Params and nodes creation during iterations

I have the following params:

   component: [
        {
            id: 'component1',
            parts: [ 'part1', 'part2' ]
        },
        {
            id: 'component2',
            parts: [ 'part2', 'part3', 'component1' ]
        }
    ],

(all the parts should exist from earlier in the query or pre existing in the database, but in this case, none of the components exist)

I have to check if any component exists that has all the parts already, if it doesn't exist I create it and then associate the parts.

From the above, component1 should be created before component2.

But from my output of a list of parts that exist, it looks like component1 hasn't been created when component2 searches for it.

Can you share your query, and its EXPLAIN plan?

The general approach for this kind of query would be to UNWIND the $component list parameter, and use a subquery CALL {} after the UNWIND so each element gets processed by the subquery in order.

Hi Andrew, the query is very mangled and around 400 lines at the moment, a lot goes around multi-tenancy (a "reference tenant" is inside the green triangle), where the sharing boundary is inside the blue circle, I start by creating the nodes nearer the blue circle and i gradually move outwards, where I need to find if a proposed group from params already pre-exists.

The problem seems to happen at the point now on the far right, where the top node ('beta') references the bottom node ('alpha') which has been created as part of the previous iteration within the same UNWIND, as you can see the other edges are created fine to the nodes that happened outside this iteration (pre-existing or from a previous UNWIND, but not the one with the hand-written line.

OK - I've wrapped the UNWIND inside a CALL and I now have the following issue:

UNWIND $theComponents AS theComponents
  WITH theComponents, listOfPreviousElements
  CALL {
   // all the checks, creations, etc etc etc ...

  // the new element is added ... duplicates removed
  // the new element is added to the listOfPreviousElements

  // but since lists are immutable on the next iteration it goes back to the original list
  }

The point of the CALL {} is to allow iteration through the list elements (exposed when you UNWIND, so with each iteration of the subquery the next element of the list will be processed).

So provided that the list ordering is such that the elements that are dependencies are processed earlier in the list, you should be fine.

For example, using your components, assuming that the parts all exist, and that the component dependencies are such that a component only uses components earlier in the list:

theComponents: [
        {
            id: 'component1',
            parts: [ 'part1', 'part2' ]
        },
        {
            id: 'component2',
            parts: [ 'part2', 'part3', 'component1' ]
        },
        {
            id: 'component3',
            parts: [ 'part3', 'component1' , 'component2']
        },
    ]

You could process like this:

UNWIND $theComponents AS component
 
  CALL {
        WITH component 
        MERGE (c:Component {id:component.id})
        WITH component, c
        
        UNWIND component.parts as partId
        MATCH (part:Component {id:partId})
        MERGE (c)-[:USES]->(part)
  }

There's no need for the list because you've already processed all elements of the list.

But if there's something missing about what you're intending to do with this, please clarify.


If you have no guarantee that you'll be processing this with the ordering described, then provided the nested parts list has everything you need to create the node, just use MERGE for that instead of MATCH:

UNWIND $theComponents AS component
 
  CALL {
        WITH component 
        MERGE (c:Component {id:component.id})
        WITH component, c
        
        UNWIND component.parts as partId
        MERGE (part:Component {id:partId}) // changed from MATCH to MERGE
        MERGE (c)-[:USES]->(part)
  }

Thanks for the prompt response.

I can't just merge (i have to check before if the whole set belongs to the tenant).

And i need to carry the updated list to the next query (i need to process 5 more lists of params and they all refer to this list that is building as i process).

Okay, then do the processing in the order that makes sense.

Or at least be able to list out the steps and the required ordering that needs to happen.
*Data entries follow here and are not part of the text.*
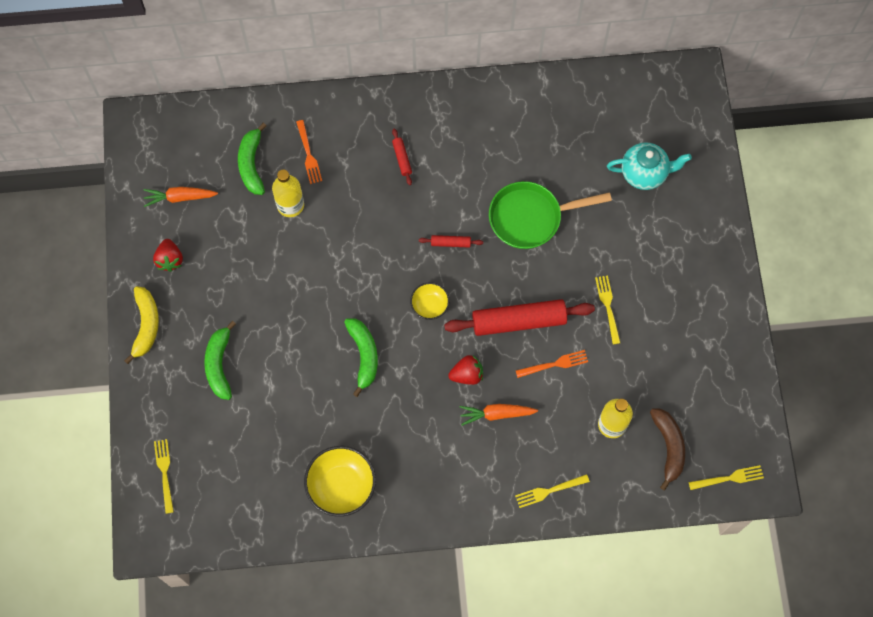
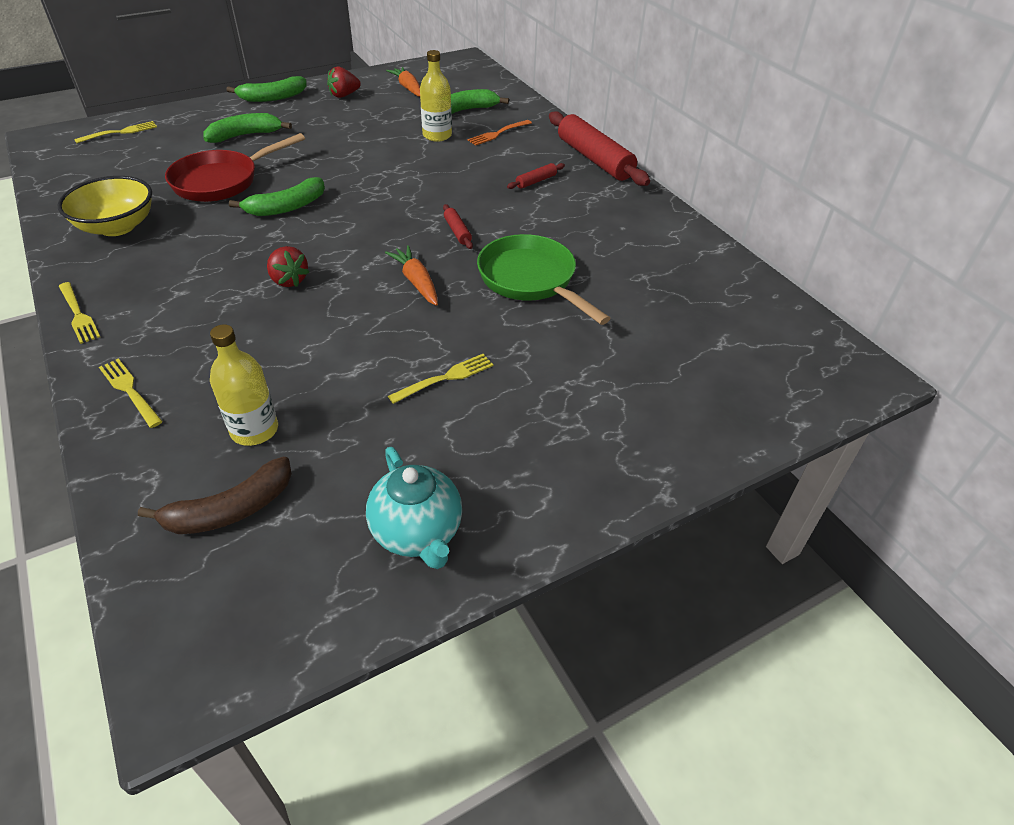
camera: 65 degrees right, 25 degrees down
(146, 325) = (272, 98): yellow banana -> green banana
(299, 398) = (221, 181): none -> red pan
(429, 305) = (369, 235): yellow bowl -> none
(496, 414) = (240, 316): orange carrot -> orange carrot (416, 282)
(518, 321) = (382, 303): red rolling pin -> red rolling pin (594, 159)
(554, 364) = (332, 349): orange fork -> none
(644, 173) = (673, 363): turquoise teapot -> turquoise teapot (417, 533)
(729, 478) = (184, 617): yellow fork -> yellow fork (78, 314)

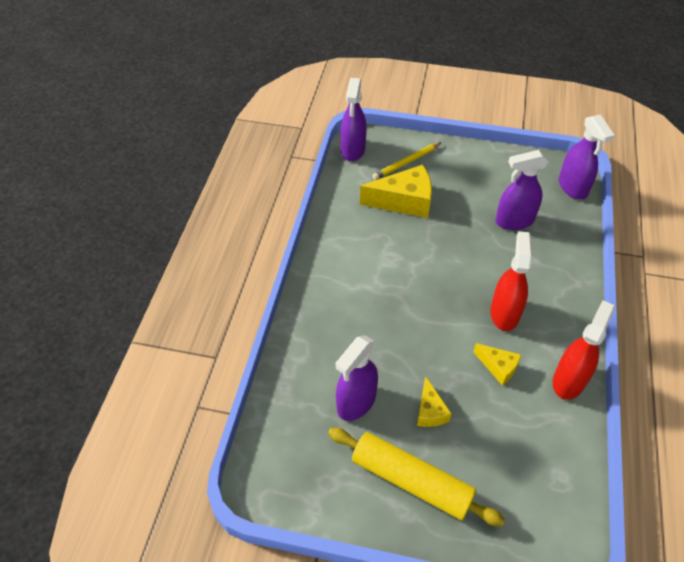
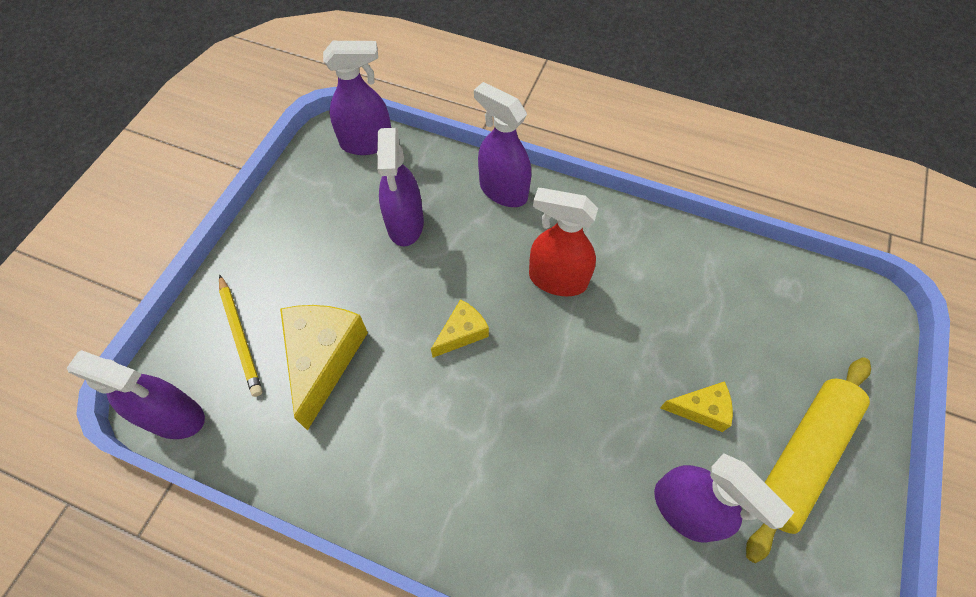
camera: 80 degrees left, 10 degrees up
(498, 367) = (639, 309): yellow cheese -> yellow cheese (462, 333)
(568, 271) = (503, 190): none -> purple spray bottle
(569, 380) = (662, 240): red spray bottle -> none

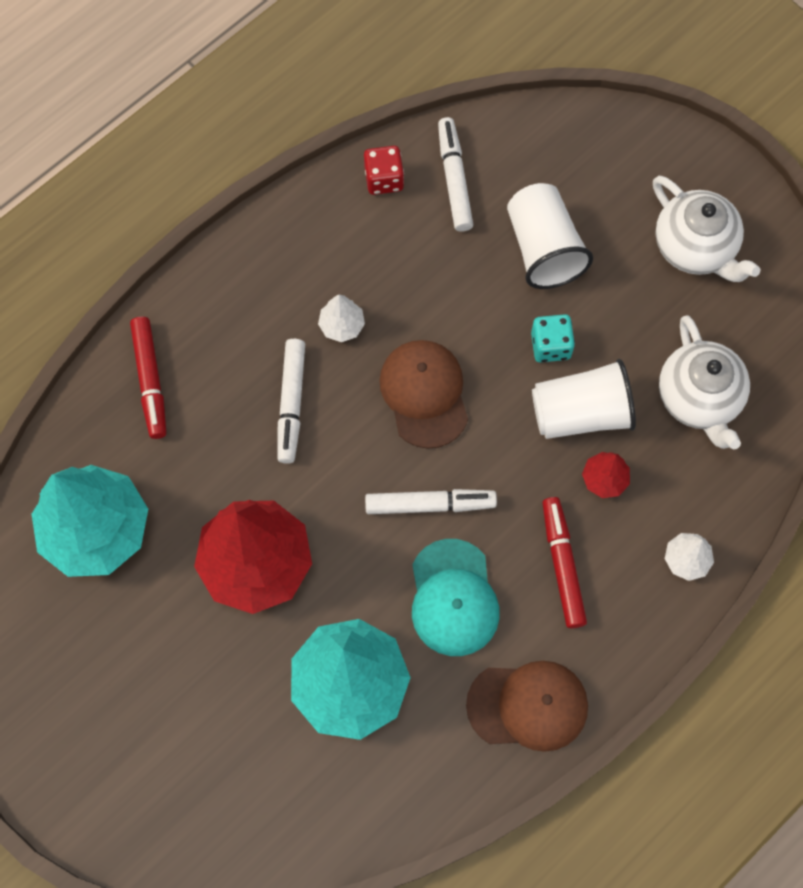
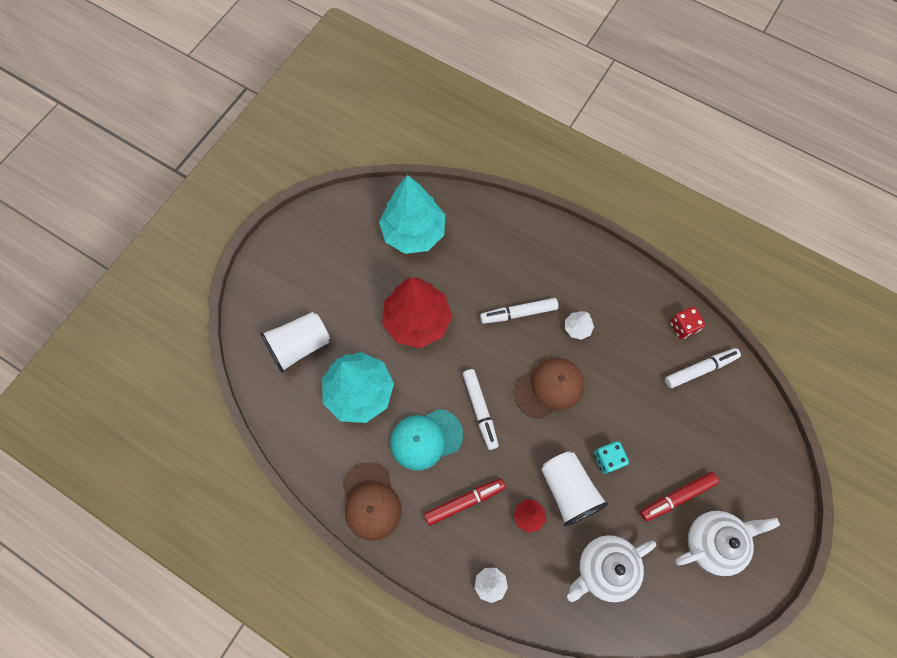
camera: 75 degrees right, 0 degrees up
(150, 381) = (508, 233): red marker -> red marker (677, 497)
(543, 248) = (673, 438): white cup -> white cup (299, 346)
(695, 247) = (713, 542): white teapot -> white teapot turned 150 degrees counterclockwise

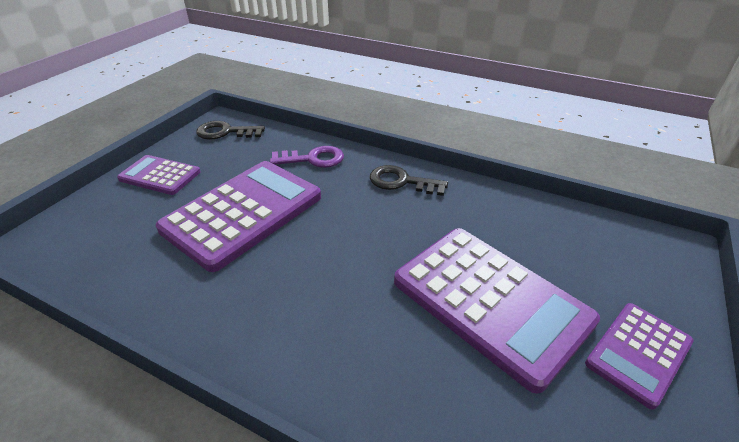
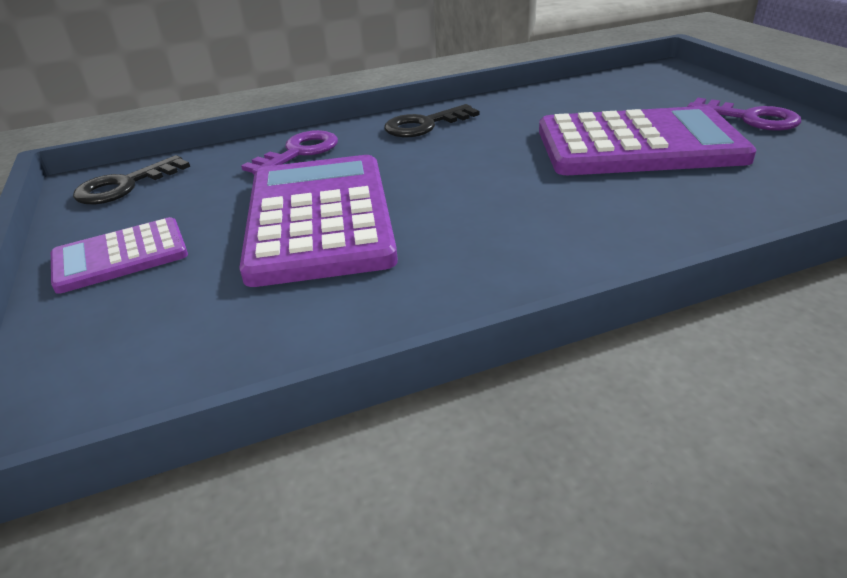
camera: 45 degrees left, 5 degrees down
(638, 353) = (750, 118): purple calculator -> purple key

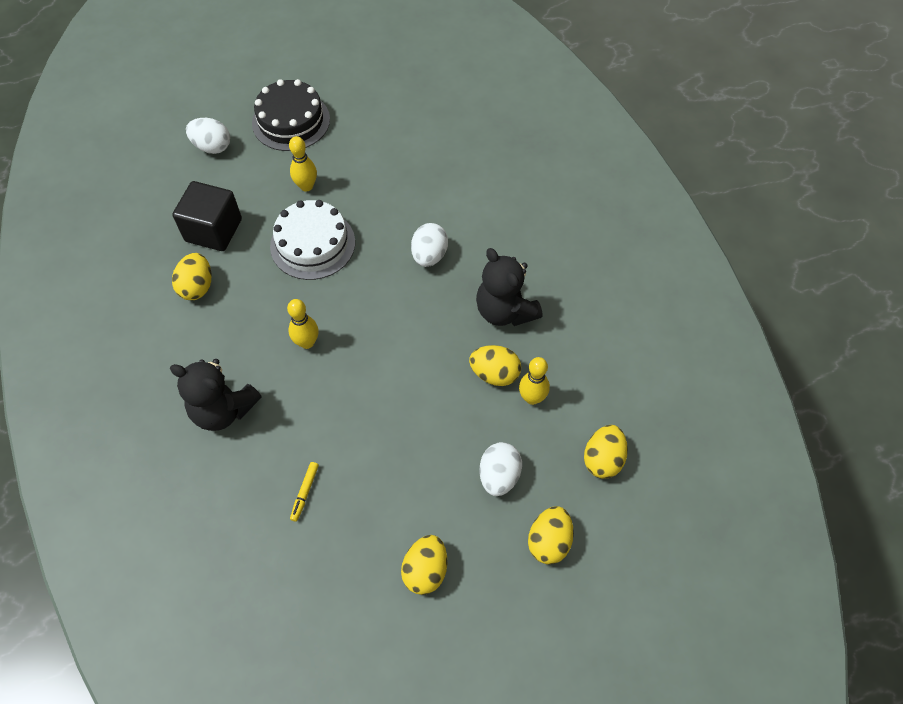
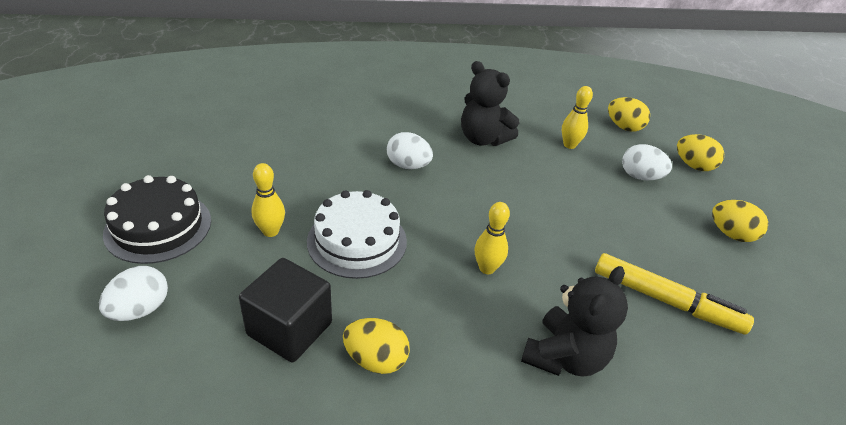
camera: 80 degrees left, 20 degrees down
(305, 492) = (666, 301): yellow marker -> yellow marker, size x2.32
(494, 374) = (544, 158): yellow egg -> none
(505, 311) = (483, 139): black teddy bear -> black teddy bear turned 60 degrees clockwise

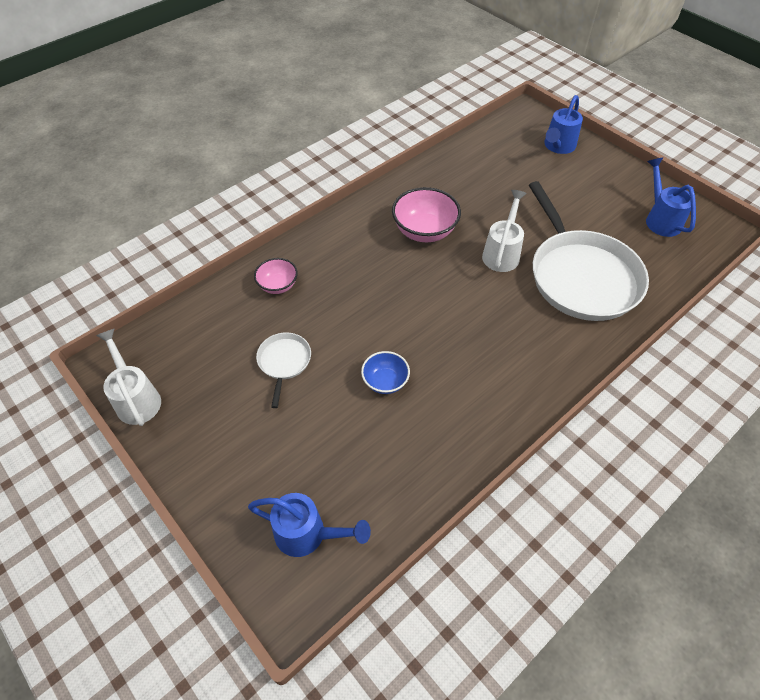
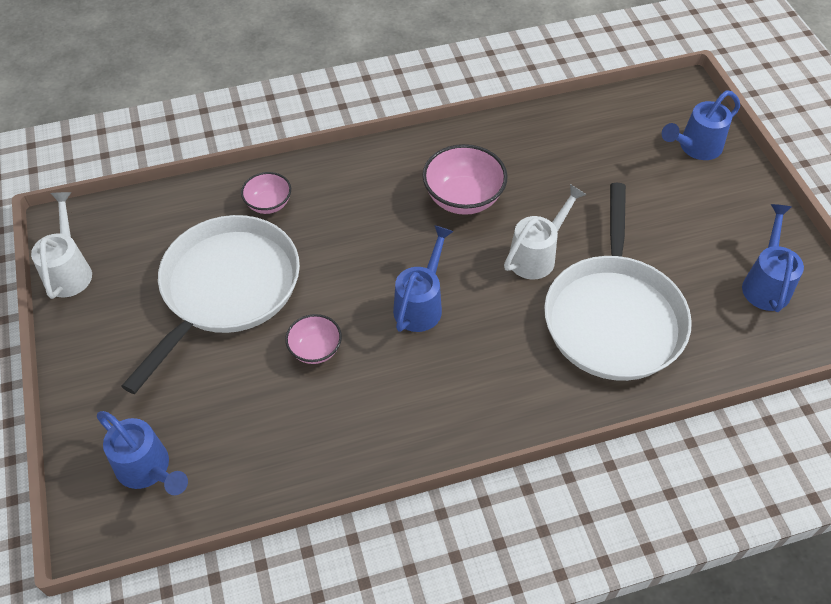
camera: 25 degrees right, 0 degrees up
(284, 362) = (226, 288): white pan -> white pan, size x2.25
(385, 381) = (315, 349): blue bowl -> pink bowl
(443, 317) = (421, 304): none -> blue watering can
Figure out the steps necessary, then see if that can be accomplished with Cypher, or if it requires breaking things up into multiple queries, or usage of a different approach completely, such as with custom procedures.

Remember that Cypher is not an imperative language. While there are some things you can do to ensure some kind of ordering (such as UNWIND and subqueries), there are some things that it cannot do, or cannot do well (such as true looping and mutable lists).

If a single Cypher query isn't the right tool for the job you need this to do, then look for other options.

I know it isn't imperative - and it is fair enough lists are unmutable.

I would rather have everything in one single statement (otherwise i have to introduce explicit transactions, weird recoveries, etc).

Since this is just a "one" off within the creation and this path in the statement isn't going to be that common (or heavy), I've thought overnight about using a temporary node to store my list:

// generate a unique identifier
WITH randomUUID() AS tempNode, ['a','b','c'] AS someProperties
// create a node
MERGE (N:tNode {id: tempNode, lov: someProperties})

// the items to add
WITH tempNode, ['d', 'e', 'f'] AS toAddProperties
UNWIND toAddProperties AS theProperty
CALL {
    WITH tempNode, theProperty
      MATCH (G:tNode {id:tempNode})

    //  -----------------------------------------
    // do whatever else i need to do in the query
    //  -----------------------------------------

    // add the property and update the node
    WITH tempNode, theProperty, G.lov + theProperty AS newProperties
      MERGE (N:tNode {id: tempNode} )
        SET N.lov = newProperties

    // ignore the result
    RETURN true AS test
}
WITH DISTINCT tempNode AS theUUID

// fetch the new list into the variable
MATCH (G:tNode {id:theUUID}) 
  WITH G.lov AS someProperties, G
// delete the temporary node
  DELETE G

// continue with the next part of the statement
WITH someProperties
...
// ...

... and continue ...

Had to do some extra magic. As I had a map, had to split it into 2 lists to save them as properties (and they have to be merged - split on each iteration)

But now i can create N-level relationships that are checked for pre-existing cases.

Added 8 labels, created 8 nodes, deleted 1 node, set 74 properties, created 23 relationships, started streaming 1 records after 476 ms and completed after 480 ms.

Now I will see if i can re-factor some of the WITH ... as I have a lot of them :smiley:

1 Like